Joe Girardi made his Major League debut in 1989, and first managed in 2006. The 55-year-old may be in his first season as the Philadelphia Phillies manager, but he’s hardly the new kid on the block.
Still, one of the things that made Girardi such an attractive hire for the Phillies is they believe he’s able to blend old and new school. And he’s shown a willingness to new ideas. He’s voiced support for playoff expansion. He likes seven-inning doubleheaders. Heck, Girardi even has said that he’s neutral on extra innings starting with a runner on second base.
The latest sign that Girardi continues to adapt to the game’s changing landscape were his thoughts on San Diego Padres superstar Fernando Tatís Jr.’s controversial grand slam Monday night, which he hit on a 3-0 count with his team already up by seven runs.
“I think managers should get together and say ‘Let the players play,'” Girardi said before Tuesday’s Phillies-Boston Red Sox matchup. “Think about our week – we’ve got seven games in six days…I don’t know how much I’m going to need Hector [Neris]…the other day we had a 12-run lead and I had to get Hector up, right? These games are really important, and there are certain times where if you can give your eighth inning guy, your ninth inning guy and maybe a left-hander a day off, you would love to do that because you don’t know what you’re going to need the next day.
“So I wish managers, when we would go to Winter Meetings would say ‘Just let the players play, and whatever happens happens. We’re not rubbing anything in.’ Now, if it’s 21-2, I get that. But we saw, what were we up the other day, 13-2 or something? And it wasn’t necessarily safe. And I think, especially with a really small schedule, you don’t really have a lot of time to make up a loss if you have a loss like that. And they [the Padres] also don’t have their closer [Kirby Yates]. Their closer is on the IL. So that changes things. I wish managers would just say ‘Let the players play.'”
Texas Rangers’ manager Chris Woodward disagrees with Girardi. After Tatís Jr. launched a grand slam Monday night to extend the Padres lead to 11 runs, Woodward had pitcher Ian Gibaut immediately throw a pitch behind Manny Machado, the Padres other star infielder, to show his frustration with the Padres continuing to add to their lead.

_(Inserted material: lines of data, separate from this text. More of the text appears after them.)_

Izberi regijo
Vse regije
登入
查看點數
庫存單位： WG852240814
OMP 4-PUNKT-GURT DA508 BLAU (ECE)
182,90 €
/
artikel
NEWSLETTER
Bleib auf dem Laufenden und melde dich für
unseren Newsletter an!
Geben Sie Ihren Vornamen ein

“There’s a lot of unwritten rules that are constantly being challenged in today’s game – I didn’t like it, personally,” Woodward said to the collective media, including MLB.com‘s AJ Cassavell. “You’re up by seven [runs] in the eighth inning; it’s typically not a good time to swing 3-0. It’s kind of the way we were all raised in the game. But, like I said, the norms are being challenged on a daily basis, so just because I don’t like it doesn’t mean it’s not right.”
Woodward was suspended for Tuesday afternoon’s matinee against the Padres. Gibaut was suspended for three games.

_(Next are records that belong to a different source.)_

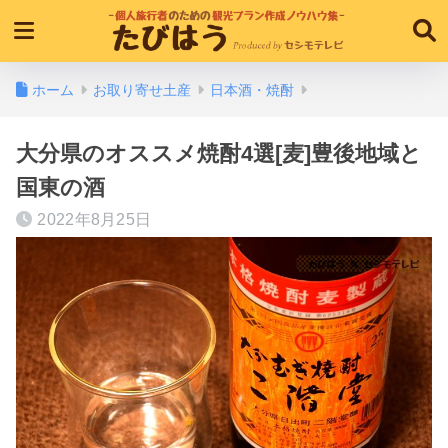
ホーム
お取り寄せ土産
日本酒・焼酎
大分県のオススメ焼酎4選[麦]豊後地域と
国東の酒
2022年8月25日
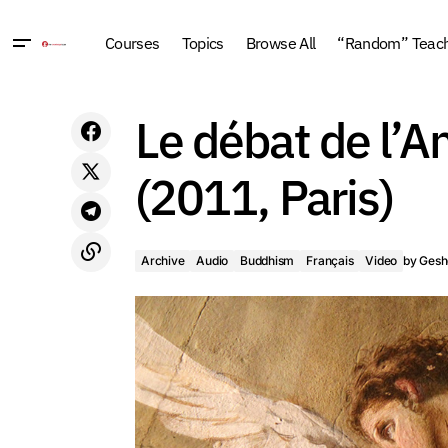
Courses
Topics
Browse All
“Random” Teachi
The Devil Debates an Angel, Part 18
Le débat de l’A
Archive
Au
(2024, Mexico)
(2011, Paris)
Archive
Audio
Buddhism
Français
Video
by
Gesh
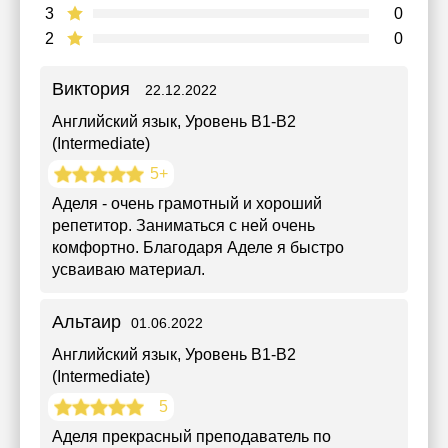
3
0
2
0
Виктория
22.12.2022
Английский язык
, Уровень B1-B2
(Intermediate)
5+
Аделя - очень грамотный и хороший
репетитор. Заниматься с ней очень
комфортно. Благодаря Аделе я быстро
усваиваю материал.
Альтаир
01.06.2022
Английский язык
, Уровень B1-B2
(Intermediate)
5
Аделя прекрасный преподаватель по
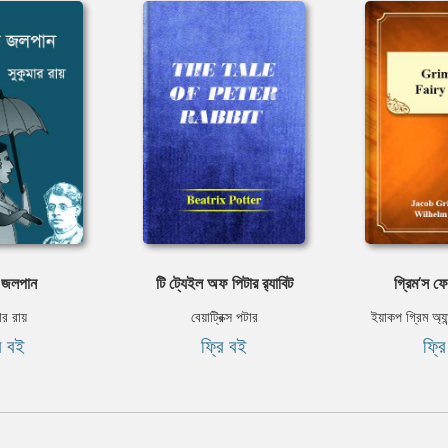
 জলপান
টি ট্যেইল অফ পিটার র‌্যাবিট
গ্রিম‘স ফে
ার রায়
বেয়াট্রিক্স পটার
ইয়াকপ গ্রিম অ্যান
ি বই
ফ্রি বই
ফ্র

What really made this a story is that Jayce Tingler, Tatís Jr.’s own manager, didn’t defend him after the game.
“He’s young, a free spirit and focused and all those things. That’s the last thing that we’ll ever take away. But it’s a learning opportunity,” said Tingler.
It’s one thing to simply say that the Rangers shouldn’t have gotten themselves in a 3-0 situation with the bases loaded, leaving Tatís Jr. the chance to hit his second home run of the game. But as Girardi said Tuesday, seven runs really isn’t that big of a lead. The Phillies have come close to blowing such leads on multiple occasions this season. Yeah, there’s a discussion to be had about unwritten rules, but the assertion that the game was at the point where such rules would kick in is strange.

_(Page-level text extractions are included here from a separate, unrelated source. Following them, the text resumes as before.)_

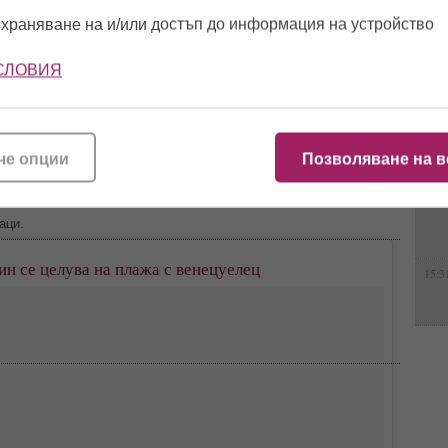
 иконата.
храняване на и/или достъп до информация на устройство
отно парти, което да продължи цели три дни, макар че
зненството.
13:0
СЛОВИЯ
ия, вечеря, самия купон и след това време за почивка“, добави
ември 2016, като Мартин се похвали с новината в шоуто на Елън
12:5
 на колене и извадих малката метална кутийка. И вместо да го
че опции
Позволяване на в
зах: „Взел съм ти нещо“. Беше ужасна фраза. Той веднага каза
та си с теб“. А той ми каза: „Това въпрос ли беше?“, обясни
16:1
0 минути да осъзнае, че любимият му му е отговорил с „ДА“.
аци.
н се целува на плажа с венецуелец
15:3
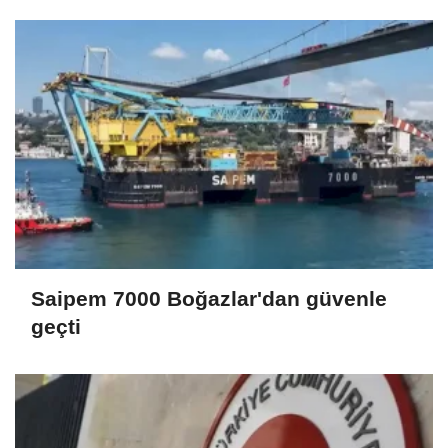
Saipem 7000 Boğazlar'dan güvenle
geçti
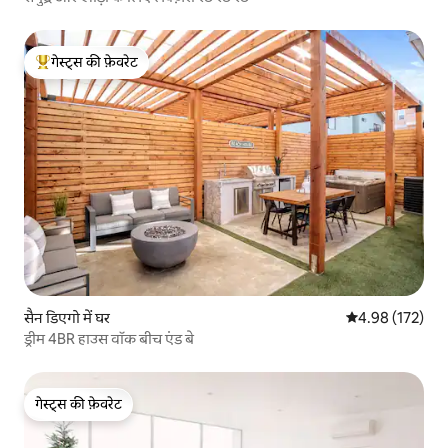
गेस्ट्स की फ़ेवरेट
गेस्ट्स का टॉप फ़ेवरेट
सैन डिएगो में घर
औसत रेटिंग 5 में स
4.98 (172)
ड्रीम 4BR हाउस वॉक बीच एंड बे
गेस्ट्स की फ़ेवरेट
गेस्ट्स की फ़ेवरेट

For his part, Tatís Jr. said after the game that he would likely take a called strike if faced with the situation again. However, he stole third base with a six-run lead Tuesday afternoon, a good sign that he felt slighted that in the midst of a monster season, the first time he really made national headlines was over backlash when he hit a grand slam.
And if Bryce Harper were to do the same thing later on this season, Girardi wouldn’t have a problem with it, especially if it helped to save his bullpen.